Biopharmaceutical protein products have revolutionized treatment of diseases and are one of the fastest growing segments of the pharmaceutical industry. The production and purification of biopharmaceutical proteins using cellular expression systems is challenging, due to the heterogeneity of the product and complexity of parameters influencing the process. Close monitoring of Critical Quality attributes (CQAs), - attributes of the product itself or impurities that are introduced through the process known to influence efficacy, safety or stability of the final product, - is necessary.
Host cell proteins (HCPs), proteins introduced by the expression system, are especially challenging to monitor and to deplete trough purification, due to a wide range of physicochemical properties like molecular weight or isoelectric points, which can often be similar to the properties of the product. The industrial standard to monitor HCP are enzyme-linked immunosorbent assays (ELISA). These assays are targeted to specific proteins of interest and only detect immunoreactive HCP species. In contrast mass spectrometry (MS) is a non-targeted approach and allows unbiased identification and quantification of HCPs population down to single HCPs. Monitoring HCP populations within the bioreactor would increase the understanding on the influence of processing conditions on their distribution and quantity, especially regarding specific HCPs that have been identified as critical for product quality and safety.

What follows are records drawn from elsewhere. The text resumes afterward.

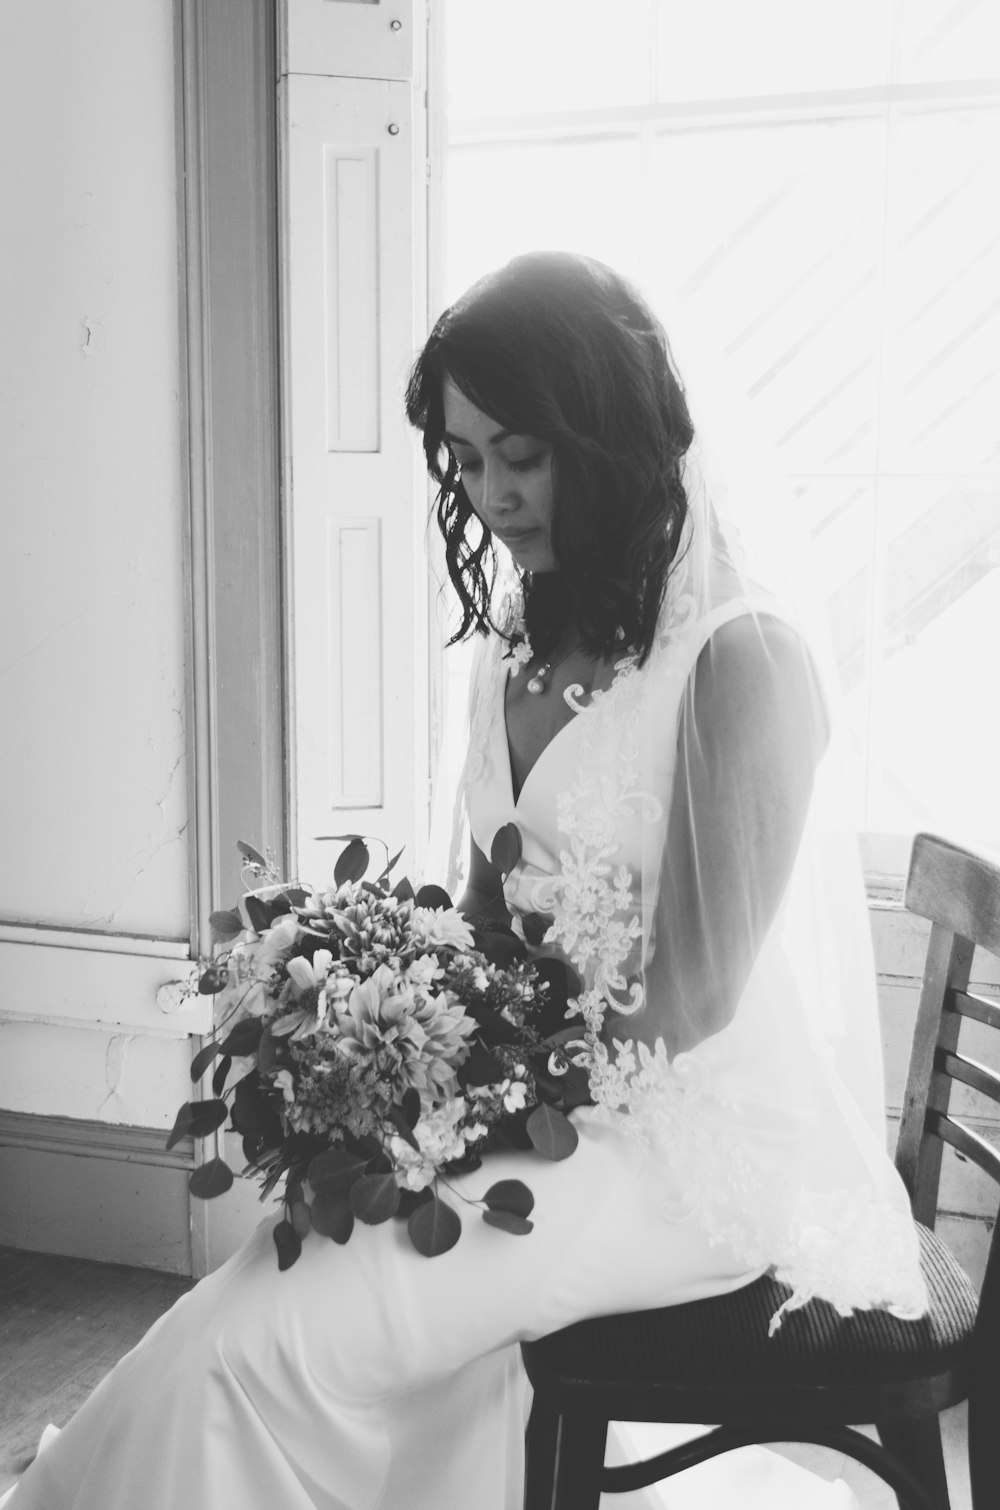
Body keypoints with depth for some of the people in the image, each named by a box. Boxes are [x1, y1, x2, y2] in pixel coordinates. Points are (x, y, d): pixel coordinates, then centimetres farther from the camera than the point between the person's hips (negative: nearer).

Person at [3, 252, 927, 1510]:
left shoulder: (742, 657, -17)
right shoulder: (523, 642, 8)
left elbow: (685, 1002, -16)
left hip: (704, 1139, -7)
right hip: (547, 1096, 7)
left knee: (255, 1347, -18)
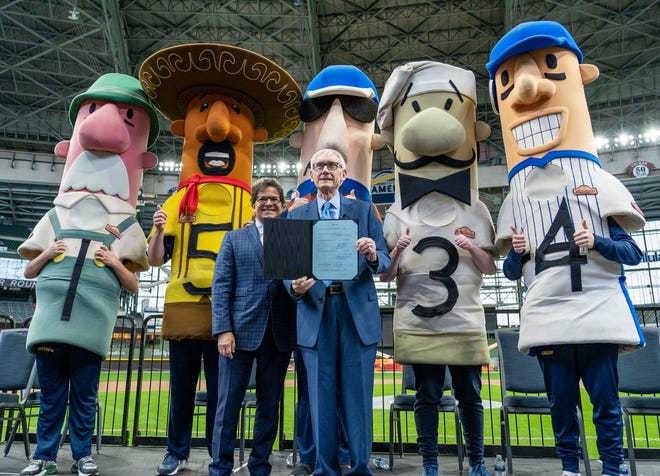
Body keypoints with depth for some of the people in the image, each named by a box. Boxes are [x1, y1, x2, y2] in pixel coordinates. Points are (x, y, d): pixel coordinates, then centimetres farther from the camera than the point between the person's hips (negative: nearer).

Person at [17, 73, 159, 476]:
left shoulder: (124, 232, 4)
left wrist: (116, 264, -12)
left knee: (84, 396, 8)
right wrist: (44, 256, -3)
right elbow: (29, 272, 16)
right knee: (51, 394, 11)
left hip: (91, 325, -2)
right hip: (51, 321, 2)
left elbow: (134, 286, 5)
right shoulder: (55, 220, 11)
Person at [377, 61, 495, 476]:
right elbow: (386, 275, 1)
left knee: (470, 395, 11)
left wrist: (474, 250, -14)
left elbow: (490, 268, 5)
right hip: (418, 325, -1)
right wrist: (395, 254, -20)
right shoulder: (397, 217, 0)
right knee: (428, 396, 8)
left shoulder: (476, 213, 4)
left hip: (466, 323, 1)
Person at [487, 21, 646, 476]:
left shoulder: (600, 182, 3)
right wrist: (517, 252, -10)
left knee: (605, 399, 4)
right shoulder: (516, 200, 9)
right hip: (546, 319, 2)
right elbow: (512, 272, 10)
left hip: (599, 313, -2)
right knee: (561, 402, 10)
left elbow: (633, 253, 2)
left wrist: (598, 242, -16)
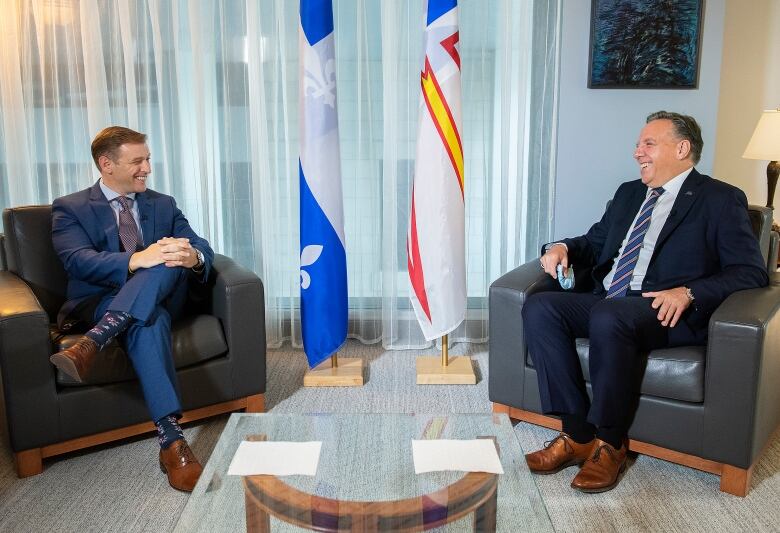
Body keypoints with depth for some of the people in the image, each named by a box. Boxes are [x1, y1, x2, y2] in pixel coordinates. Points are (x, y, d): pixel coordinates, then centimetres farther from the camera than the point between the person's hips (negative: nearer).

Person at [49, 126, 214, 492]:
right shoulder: (70, 209, 6)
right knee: (149, 320, -39)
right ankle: (171, 441, -46)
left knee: (171, 260, -32)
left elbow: (200, 246, 3)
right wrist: (136, 260, -34)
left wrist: (194, 256, -25)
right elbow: (77, 260, -14)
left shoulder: (164, 205, 19)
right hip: (98, 303, -3)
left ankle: (92, 344, -43)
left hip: (161, 297, 3)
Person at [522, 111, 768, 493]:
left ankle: (610, 443, -18)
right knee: (539, 308, -19)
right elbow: (594, 243, 29)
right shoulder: (629, 193, 24)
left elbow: (751, 272, -4)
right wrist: (563, 248, 5)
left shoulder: (720, 199, 4)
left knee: (608, 316, -37)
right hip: (606, 302, 7)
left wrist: (688, 293, -20)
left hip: (668, 313, -6)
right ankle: (576, 433, -16)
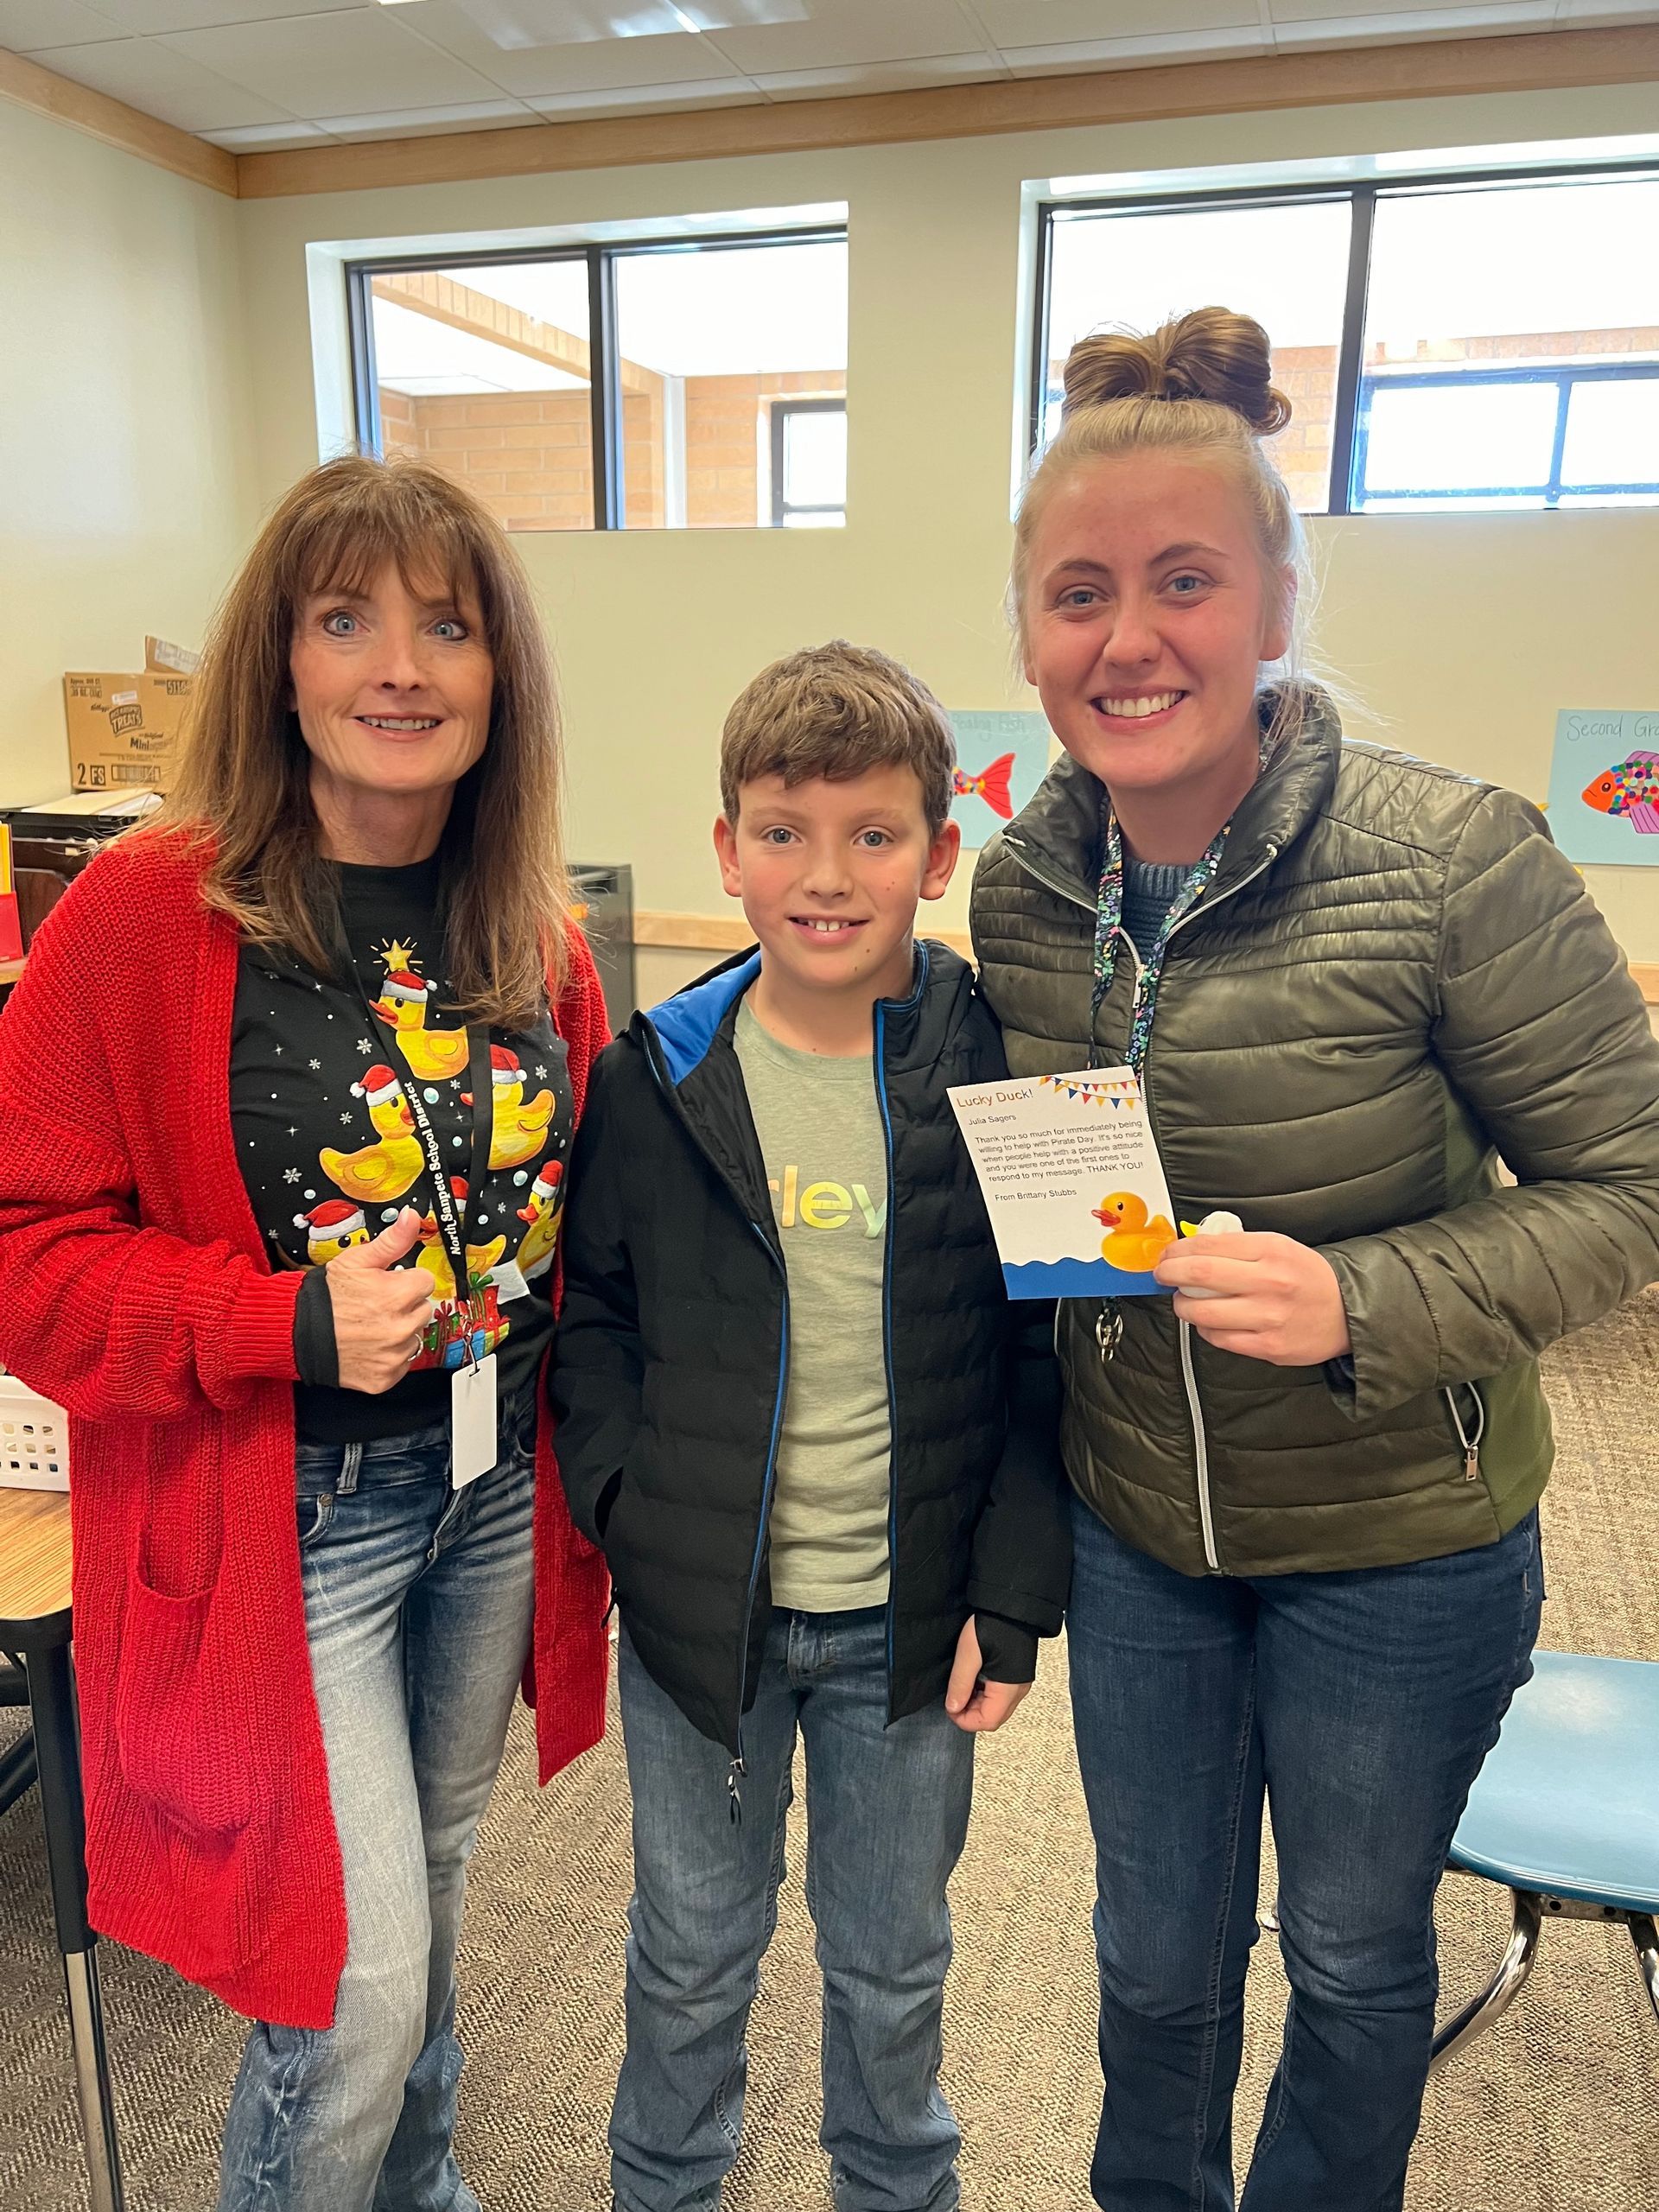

Here, we present method development to monitor and relatively quantify HCP directly from clarified cell culture fluid (CCCF) samples using a bottom-up MS approach. To optimise the method, we investigated the influence of matrix interference and influence of different sample preparation protocols, pre-treatment, liquid chromatography and MS parameters, MS acquisition techniques and the use of different software tools for data analysis. Methods and protocols were evaluated for robustness, sensitivity, ease of use, time requirements and transferability for use in an industrial environment. To mirror the highest possible complexity and the effect of high abundant proteins compared to the HCPs, the method development was carried out using CCCF samples obtained from a hybridoma cell line, which contains foetal calf serum in the culture media.
The optimized method will be used to characterise and relatively quantify HCP from industrial CCCF samples over a time course in a timely manner and should be easily transferable to other applications.